You can update the global camera with helpers from Messenger.Coordinate.Camera:

setCameraPos : ( Float, Float ) -> GlobalData u -> GlobalData u
setCameraScale : Float -> GlobalData u -> GlobalData u
setCameraAngle : Float -> GlobalData u -> GlobalData u
defaultCamera : Runtime -> Camera

Example:

import Messenger.Coordinate.Camera exposing (setCameraPos)

newEnv =
{ env | globalData = setCameraPos ( 960, 540 ) env.globalData }

Manual Coordinate System Transformation

In some cases, users may want to manually transform a coordinate in world space to view space, or vice versa. Messenger provides two handy functions in Messenger.Coordinate.Camera:

{-| Tranform a position from the world coordinate system to the view (camera) coordinate system.
-}
worldToView : Camera -> ( Float, Float ) -> ( Float, Float )
worldToView camera ( x, y ) =

{-| Transform a position from the view coordinate system to the world coordinate system.
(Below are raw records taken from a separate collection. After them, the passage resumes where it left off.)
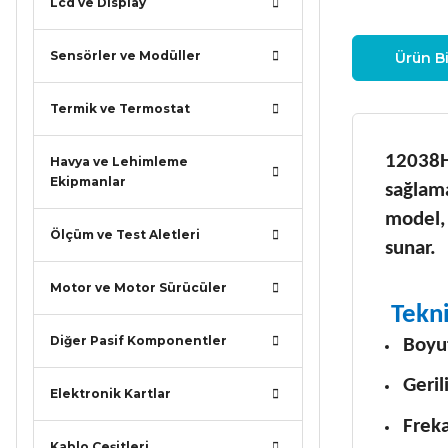
Lcd ve Display
Sensörler ve Modüller
Ürün Bi
Termik ve Termostat
12038H
Havya ve Lehimleme
Ekipmanlar
sağlama
model, 
Ölçüm ve Test Aletleri
sunar.
Motor ve Motor Sürücüler
Tekni
Diğer Pasif Komponentler
Boyu
Geri
Elektronik Kartlar
Frek
Kablo Çeşitleri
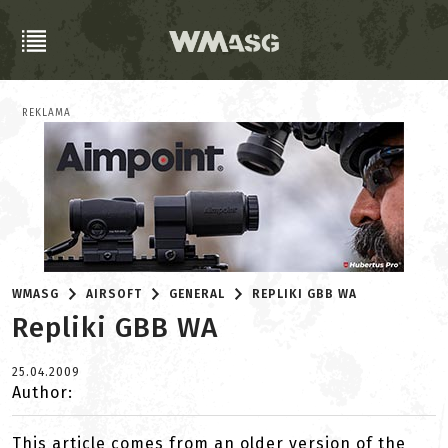
REKLAMA
WMASG
AIRSOFT
GENERAL
REPLIKI GBB WA
Repliki GBB WA
25.04.2009
Author:
This article comes from an older version of the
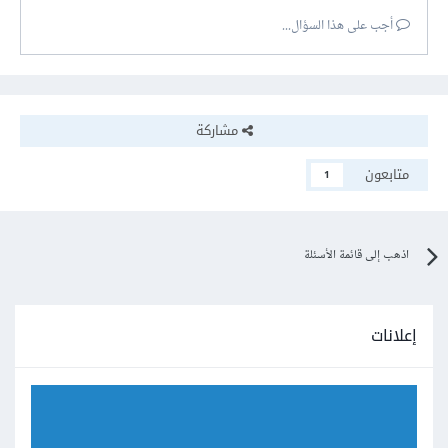
أجب على هذا السؤال...
مشاركة
متابعون
1
اذهب إلى قائمة الأسئلة
إعلانات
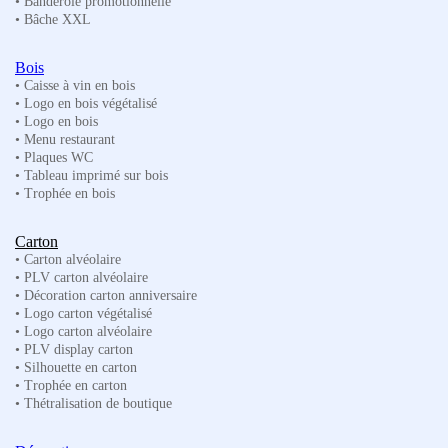
• Banderole promotionnelle
• Bâche XXL
Voir le panier
Commande
Recherche
Pas de produit dans le panier.
de
Bois
produits
• Caisse à vin en bois
POLYSTYRENE-
• Logo en bois végétalisé
• Logo en bois
VOLUME-LOVE-300×210
• Menu restaurant
• Plaques WC
• Tableau imprimé sur bois
Vous êtes ici :
Accueil
polystyrene-volume-love-300×210
• Trophée en bois
Carton
• Carton alvéolaire
• PLV carton alvéolaire
• Décoration carton anniversaire
• Logo carton végétalisé
• Logo carton alvéolaire
• PLV display carton
• Silhouette en carton
• Trophée en carton
• Thétralisation de boutique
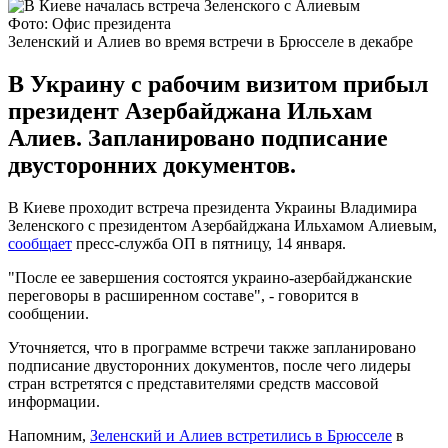
Фото: Офис президента
Зеленский и Алиев во время встречи в Брюсселе в декабре
В Украину с рабочим визитом прибыл
президент Азербайджана Ильхам
Алиев. Запланировано подписание
двусторонних документов.
В Киеве проходит встреча президента Украины Владимира
Зеленского с президентом Азербайджана Ильхамом Алиевым,
сообщает
пресс-служба ОП в пятницу, 14 января.
"После ее завершения состоятся украино-азербайджанские
переговоры в расширенном составе", - говорится в
сообщении.
Уточняется, что в программе встречи также запланировано
подписание двусторонних документов, после чего лидеры
стран встретятся с представителями средств массовой
информации.
Напомним,
Зеленский и Алиев встретились в Брюсселе
в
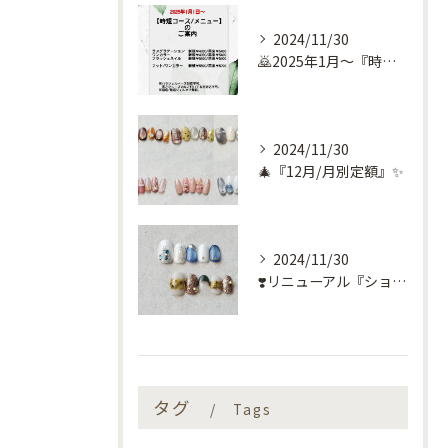
2024/11/30
🙇2025年1月～『時短コース』のお知らせ🙇
2024/11/30
🎄『12月/月別定額』✨
2024/11/30
❣️リニューアル『ショートネイル定額』❣️
タグ
Tags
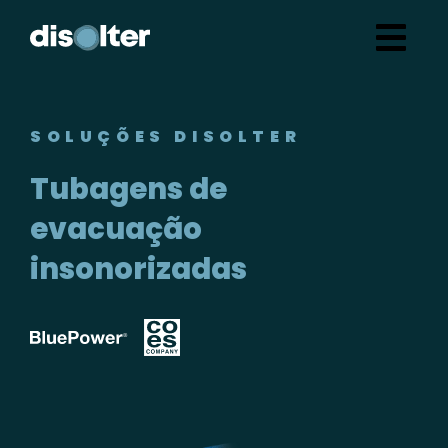
SOLUÇÕES DISOLTER
Tubagens de
evacuação
insonorizadas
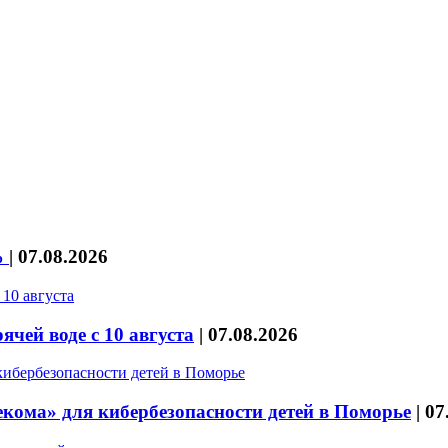
%
|
07.08.2026
чей воде с 10 августа
|
07.08.2026
кома» для кибербезопасности детей в Поморье
|
07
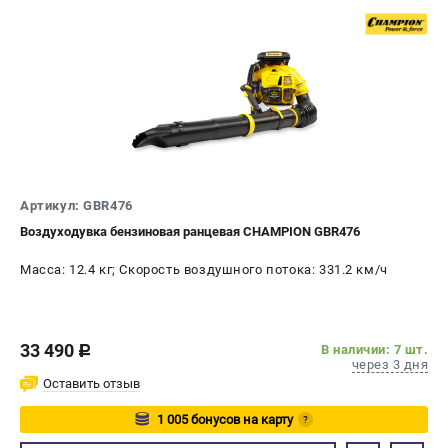
Артикул: GBR476
Воздуходувка бензиновая ранцевая CHAMPION GBR476
Масса: 12.4 кг; Скорость воздушного потока: 331.2 км/ч
33 490
В наличии: 7 шт.
c
через 3 дня
Оставить отзыв
1 005 бонусов на карту
?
This is the inverse of `worldToView`.

-}
viewToWorld : Camera -> ( Float, Float ) -> ( Float, Float )
viewToWorld camera ( x, y ) =

Canvas and HTML Coordinates

Some helpers use Runtime. Pass the runtime argument that Messenger gives to user model functions.
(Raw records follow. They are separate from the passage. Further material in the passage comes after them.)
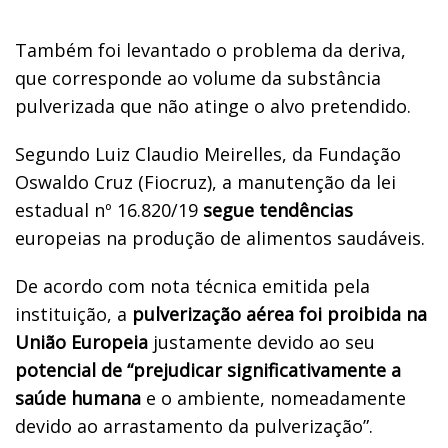
Também foi levantado o problema da deriva,
que corresponde ao volume da substância
pulverizada que não atinge o alvo pretendido.
Segundo Luiz Claudio Meirelles, da Fundação
Oswaldo Cruz (Fiocruz), a manutenção da lei
estadual nº 16.820/19
segue tendências
europeias na produção de alimentos saudáveis.
De acordo com nota técnica emitida pela
instituição, a
pulverização aérea foi proibida na
União Europeia
justamente devido ao seu
potencial de “prejudicar significativamente a
saúde humana
e o ambiente, nomeadamente
devido ao arrastamento da pulverização”.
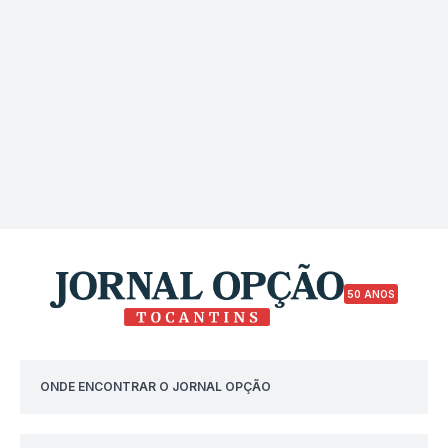
50 ANOS
ONDE ENCONTRAR O JORNAL OPÇÃO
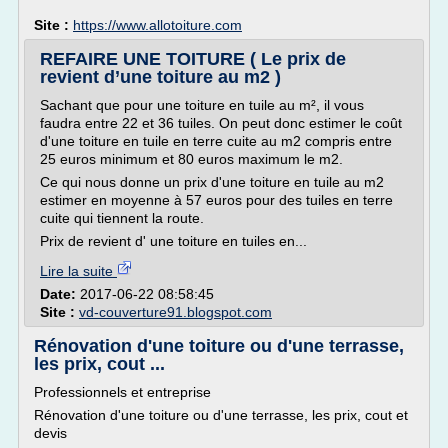
Site :
https://www.allotoiture.com
REFAIRE UNE TOITURE ( Le prix de
revient d’une toiture au m2 )
Sachant que pour une toiture en tuile au m², il vous
faudra entre 22 et 36 tuiles. On peut donc estimer le coût
d'une toiture en tuile en terre cuite au m2 compris entre
25 euros minimum et 80 euros maximum le m2.
Ce qui nous donne un prix d'une toiture en tuile au m2
estimer en moyenne à 57 euros pour des tuiles en terre
cuite qui tiennent la route.
Prix de revient d' une toiture en tuiles en...
Lire la suite
Date:
2017-06-22 08:58:45
Site :
vd-couverture91.blogspot.com
Rénovation d'une toiture ou d'une terrasse,
les prix, cout ...
Professionnels et entreprise
Rénovation d'une toiture ou d'une terrasse, les prix, cout et
devis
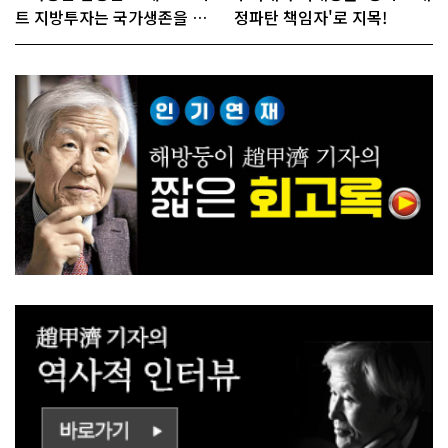
트 지방투자는 국가생존을 건
정파탄 책임자'로 지목!
대전략"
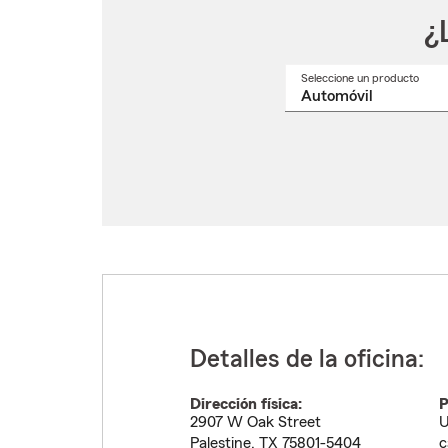
¿
Seleccione un producto
Selec
un
nomb
de
produ
del
menú
despl
Detalles de la oficina:
Dirección física:
P
2907 W Oak Street
U
Palestine
,
TX
75801-5404
c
fixedPosToReal : Runtime -> ( Float, Float ) -> ( Float, Float )
posToReal : Runtime -> ( Float, Float ) -> ( Float, Float )
posToVirtual : Runtime -> ( Float, Float ) -> ( Float, Float )
lengthToReal : Runtime -> Float -> Float
fromRealLength : Runtime -> Float -> Float
fromMouseToVirtual : Runtime -> ( Float, Float ) -> ( Float, Float )
  • posToReal converts a point from virtual canvas coordinates to real canvas pixels.
  • posToVirtual converts real canvas pixels back to virtual coordinates.
  • fixedPosToReal is like posToReal, but also includes the canvas offset in the browser window.
  • lengthToReal and fromRealLength convert lengths between virtual and real coordinate systems.
  • fromMouseToVirtual converts a browser mouse position to Messenger virtual coordinates.

For extra HTML elements, use genAttribute from Messenger.Coordinate.HTML:

genAttribute : Runtime -> ( Float, Float ) -> ( Float, Float ) -> List (Attribute msg)

It generates fixed-position HTML attributes that match a virtual position and size.